These sweet confections are the perfect bite-size treat. 

Their airy, light texture and crispy finish makes them so fun to eat, and because they’re vegan, everyone can enjoy!

Meringues are easy to make, and using aquafaba as the egg-white replacement is a brilliant kitchen hack. The next time you open up a can of chickpeas, don’t throw out the liquid! Whip up some fluffy meringues instead! You only need a few simple ingredients to turn it into a truly tasty and phenomenal treat!

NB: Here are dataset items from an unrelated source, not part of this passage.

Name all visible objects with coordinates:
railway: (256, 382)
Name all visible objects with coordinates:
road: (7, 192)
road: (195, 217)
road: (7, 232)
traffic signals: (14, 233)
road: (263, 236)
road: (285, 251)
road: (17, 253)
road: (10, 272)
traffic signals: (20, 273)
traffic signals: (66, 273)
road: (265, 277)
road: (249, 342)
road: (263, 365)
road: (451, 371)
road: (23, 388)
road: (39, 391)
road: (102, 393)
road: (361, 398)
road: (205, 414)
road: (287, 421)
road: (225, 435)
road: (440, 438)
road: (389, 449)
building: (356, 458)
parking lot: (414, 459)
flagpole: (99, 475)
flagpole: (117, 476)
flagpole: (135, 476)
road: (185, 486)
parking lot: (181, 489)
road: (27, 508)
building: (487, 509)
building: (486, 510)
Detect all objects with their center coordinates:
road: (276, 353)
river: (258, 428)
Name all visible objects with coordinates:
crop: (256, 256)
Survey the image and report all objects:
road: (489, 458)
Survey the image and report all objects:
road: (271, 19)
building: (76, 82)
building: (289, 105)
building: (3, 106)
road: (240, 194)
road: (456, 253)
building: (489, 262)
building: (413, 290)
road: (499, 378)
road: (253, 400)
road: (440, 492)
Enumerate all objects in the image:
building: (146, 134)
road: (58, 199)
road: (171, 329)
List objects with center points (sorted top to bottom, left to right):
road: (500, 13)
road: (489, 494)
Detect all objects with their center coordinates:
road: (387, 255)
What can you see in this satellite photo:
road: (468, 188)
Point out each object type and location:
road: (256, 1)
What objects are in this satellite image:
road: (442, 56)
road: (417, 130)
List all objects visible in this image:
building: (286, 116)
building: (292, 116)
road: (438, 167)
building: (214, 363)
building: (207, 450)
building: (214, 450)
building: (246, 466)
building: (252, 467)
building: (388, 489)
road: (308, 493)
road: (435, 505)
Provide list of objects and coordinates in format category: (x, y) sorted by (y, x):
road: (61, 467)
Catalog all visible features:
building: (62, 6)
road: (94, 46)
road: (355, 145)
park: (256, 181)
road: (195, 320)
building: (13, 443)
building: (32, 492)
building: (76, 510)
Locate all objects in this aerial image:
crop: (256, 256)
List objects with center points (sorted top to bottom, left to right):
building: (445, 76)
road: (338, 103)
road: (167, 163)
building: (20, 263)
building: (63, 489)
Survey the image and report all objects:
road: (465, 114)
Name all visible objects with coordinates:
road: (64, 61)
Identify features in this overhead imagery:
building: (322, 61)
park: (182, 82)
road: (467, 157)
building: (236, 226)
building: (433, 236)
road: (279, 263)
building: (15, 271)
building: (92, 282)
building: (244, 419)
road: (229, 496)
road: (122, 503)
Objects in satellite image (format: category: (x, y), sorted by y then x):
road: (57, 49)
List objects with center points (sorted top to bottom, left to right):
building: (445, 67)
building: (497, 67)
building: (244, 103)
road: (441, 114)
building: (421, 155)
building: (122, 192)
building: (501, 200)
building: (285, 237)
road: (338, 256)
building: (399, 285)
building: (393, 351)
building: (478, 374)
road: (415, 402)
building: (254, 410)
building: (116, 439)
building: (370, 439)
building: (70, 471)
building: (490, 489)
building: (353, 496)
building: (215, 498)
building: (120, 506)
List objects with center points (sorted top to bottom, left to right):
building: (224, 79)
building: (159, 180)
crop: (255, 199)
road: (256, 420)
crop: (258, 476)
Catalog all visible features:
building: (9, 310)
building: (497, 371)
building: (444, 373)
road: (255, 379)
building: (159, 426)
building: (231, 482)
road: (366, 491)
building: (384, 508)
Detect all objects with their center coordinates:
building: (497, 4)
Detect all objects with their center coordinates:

The use of food colouring in this recipe is optional, but it’s an easy way to tell the flavours apart and makes a beautiful presentation! Our Strawberry Swirl Flavour tastes like a juicy candied strawberry swirled with vanilla. The Blue Freeze Flavour is reminiscent of a blue “freezie,” or what some may know as blue “flavor ice.” Our Candied Peach Flavour you’ve likely seen before in other recipes like our No-Bake Cheescake and is so good, we had to add it as an option too! It’s similar to the popular peach gummy candies you can find at any grocery or convenience store – starts out a little tart and mellows down to perfect peachy goodness. Place these sweet little morsels out over a pretty tray, and they’re sure to please any sweet tooth!


Vegan Meringue Recipe

An aquafaba-lous bite-size treat.
Course Dessert
Prep Time 20 minutes
Bake Time 1 hour 40 minutes
Total Time 2 hours
Servings 60 Meringues


  • Stand Mixer or electric hand mixer
  • large bowl
  • Rubber spatula
  • Piping bag and tips


  • 1/2 cup aquafaba liquid from canned chickpeas
  • 1/2 cup granulated sugar
  • 1/4 tsp cream of tartar
  • 1/4 tsp Hedessent Strawberry Swirl flavour
  • 1/4 tsp Hedessent Blue Freeze flavour
  • 1/4 tsp Hedessent Candied Peach flavour


  • Food Colouring use different colours to go with different flavours


  • Arrange oven racks to centre position and one below. Preheat oven to 200°F; line two baking sheets with parchment paper.
  • In the bowl of a stand mixer fitted with the whisk attachment, combine aquafaba, sugar, and cream of tartar. Beat on medium for 1 minute. Increase speed to high and beat until thickened and stiff peaks form, 8 to10 minutes.
  • Separate meringue mixture evenly into three bowls. Add ¼ tsp of Strawberry Swirl to one bowl, and if using, add a couple drops of red food colouring.
  • In second bowl, add ¼ tsp of Blue Freeze flavour and a couple drops of blue food colouring (if using) and fold in.
  • In third bowl, add ¼ tsp of Candied Peach and a couple drops of yellow food colouring (if using) and fold into meringue.
  • Scrape into piping bags fitted with a ½-inch crown or plain tip. Pipe the meringue into ¾ -1 inch circles spaced ½-inch apart onto prepared baking sheets. Repeat this step for each flavour.
  • Bake meringues without opening the oven for 1 hour. Switch and rotate the baking sheets and continue baking until meringues are dry and firm to the touch and easily lift off the paper, 40 to 60 more minutes.


Pro Tip #1:
If only using one flavour, use ¾ tsp of that flavour for the entire recipe.
Pro Tip #2:
Store in an airtight container for up to 3 days.
Pro Tip #3:
Reheat in a 200°F oven for as long as needed if meringues become sticky.